Will we sleep for 17 years?
The writing on the wall tells us that we must all, both as individuals and as communities, become more self-sufficient by learning basic life skills and supporting one another. We already have a good foundation: the movement to buy fresh and buy local from our region’s food producers is growing. There are already grassroots organizations working for sustainable energy—Sullivan Alliance for Sustainable Development (SASD) and Sustainable Energy Education and Development Support (SEEDS), for example. There are organizations like Transition Honesdale that are working to increase individual self-sufficiency and community resiliency. Our county governments are planning for the future, too, facing the real possibility that there will be fewer funds to work with, just as workers and householders have fewer funds to work with. Cornell and Penn State Cooperative Extension Services and local libraries are working to teach people skills.
Achieving a common vision for our Upper Delaware River Valley is important. With this in mind, we challenge you, our readers, to share with us not only what you think you might find in the Upper Delaware River Valley after a 17-year sleep, but also what optimistic and achievable vision you believe would be possible here.

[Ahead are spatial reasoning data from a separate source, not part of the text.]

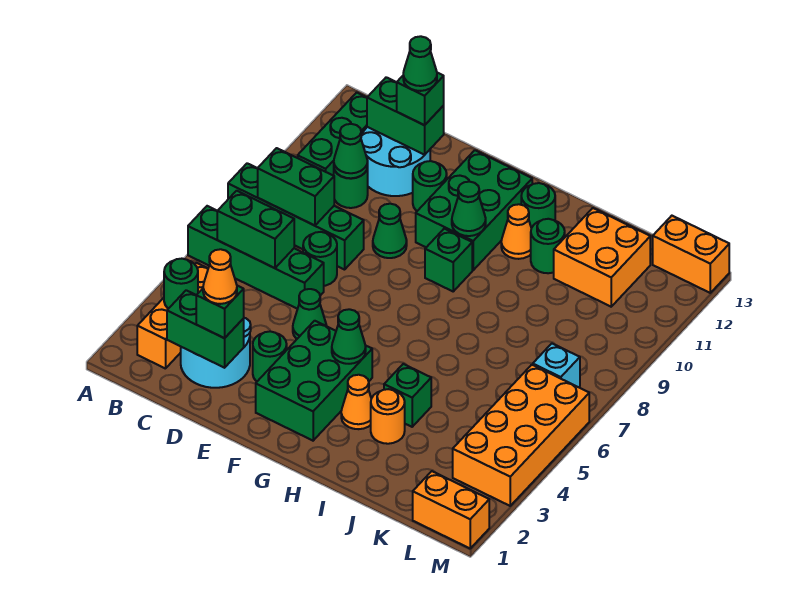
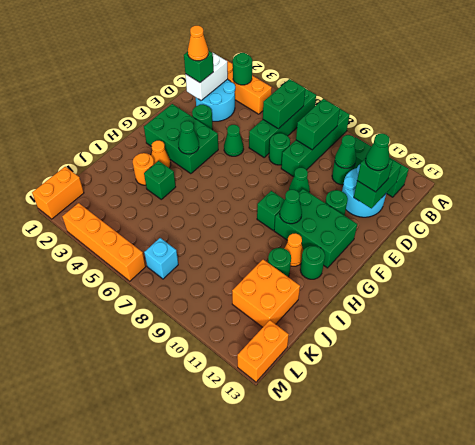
green 1x2 brick [167,290,244,368] -> white 1x2 brick [185,53,228,100]
orange 2x4 brick [453,365,589,506] -> orange 1x4 brick [62,203,146,281]

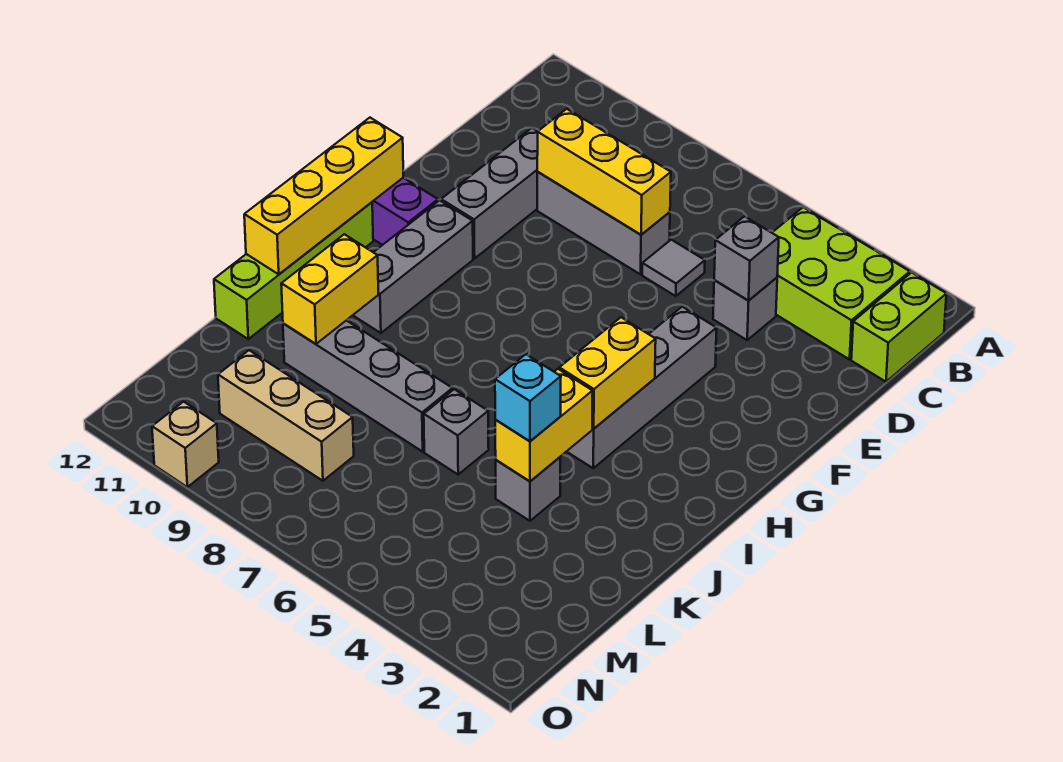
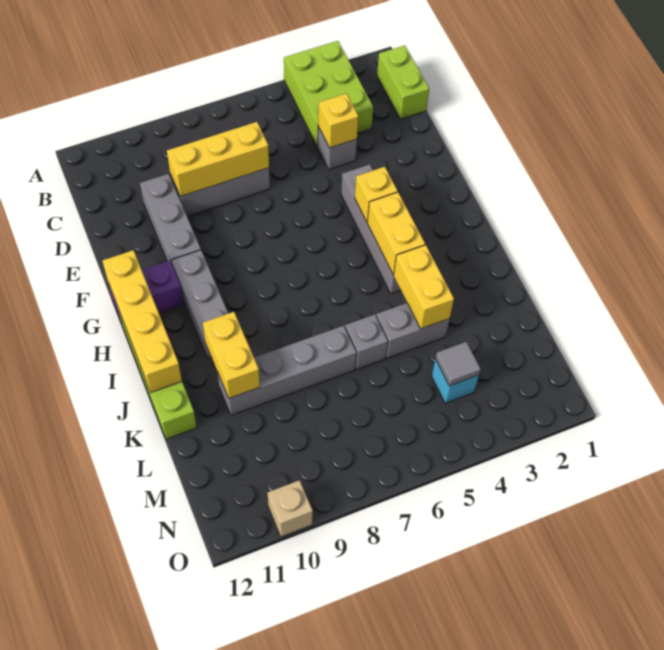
lime 2x3 brick [772,207,910,359] -> lime 2x3 brick turned to [284,41,373,146]
grey 1x1 brick [714,216,779,301] -> yellow 1x1 brick [318,93,359,148]
grey 1x1 tile [642,240,705,296] -> grey 1x1 tile moved to [435,342,481,386]
none -> yellow 1x1 brick [355,167,398,222]
grey 1x1 brick [496,457,560,521] -> grey 1x2 brick [376,303,450,358]
cyan 1x1 brick [495,354,561,441] -> cyan 1x1 brick moved to [432,359,479,403]
tan 1x3 brick [218,350,354,481] -> none

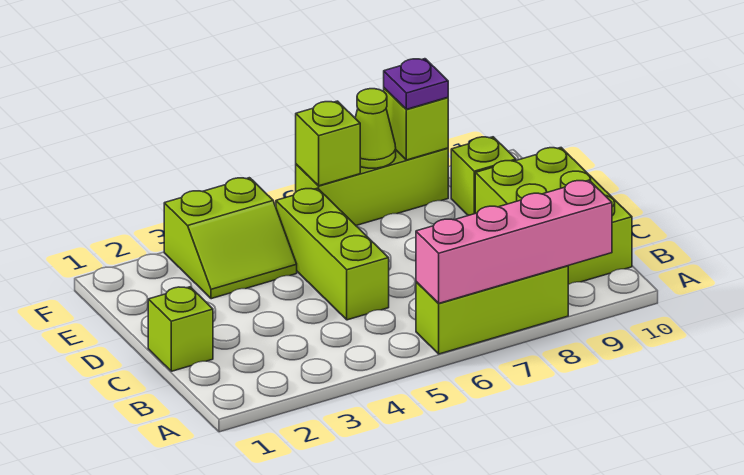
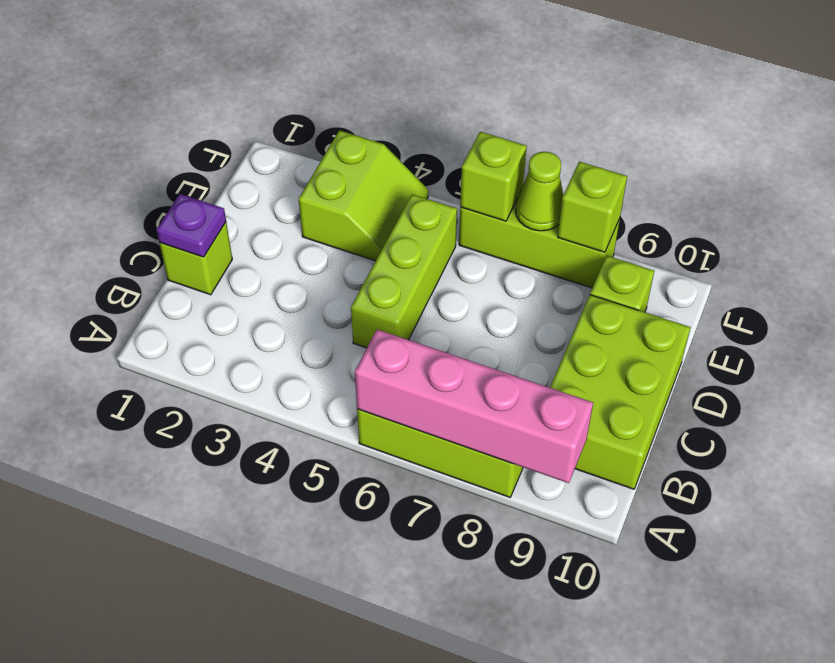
lime 2x2 slope [164,178,297,299] -> lime 2x2 slope turned to [299,130,428,261]
purple 1x1 plate [384,59,448,109] -> purple 1x1 plate moved to [156,194,226,257]

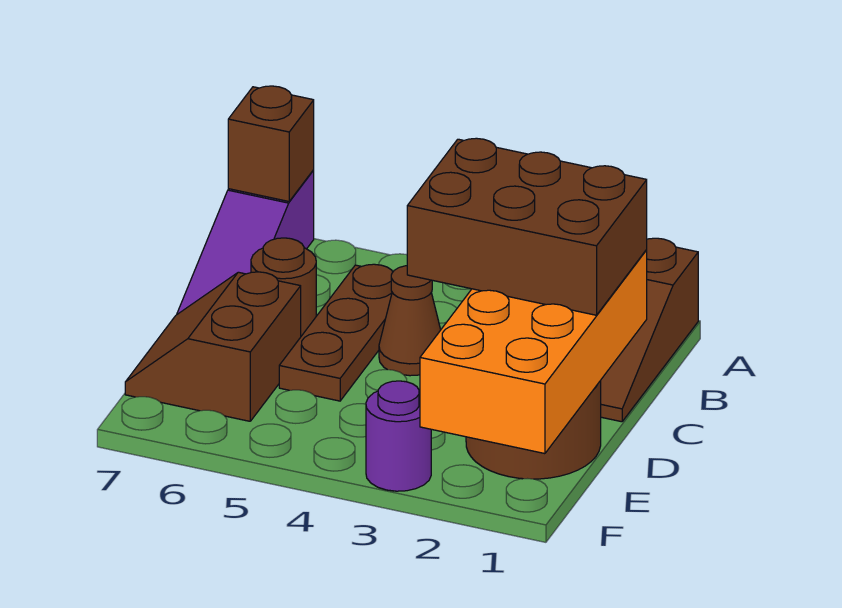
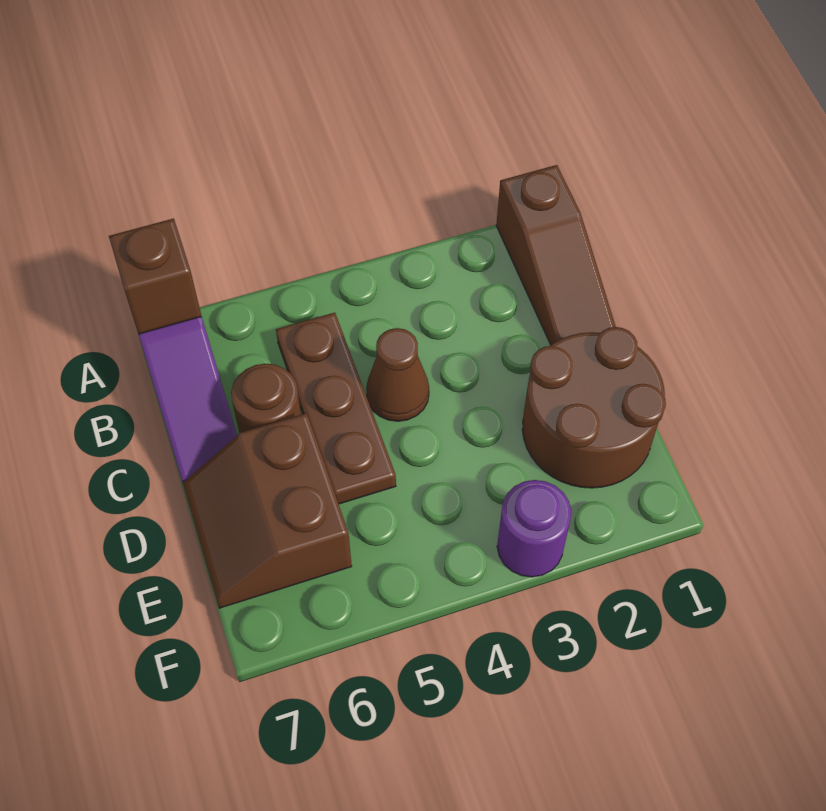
orange 2x4 brick [420,250,647,454] -> none
brown 2x3 brick [407,138,647,315] -> none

We here at The River Reporter want to share some of our vision with you:
We see a lower-carbon world. We see ample possibilities for alternative sources of energy—not only in solar and wind, but also in local biomass. We see less waste and, with it, more repurposing, reusing and up-cycling of materials we now think nothing of throwing away. We see people coming together to help each other and learn from each other.
What is your vision for 2030? We want to know what you think the people who live and work and raise families in the Upper Delaware River Valley need to be ready for 2030. We invite you to join the conversation.
What we really need is for people not go to sleep for 17 years.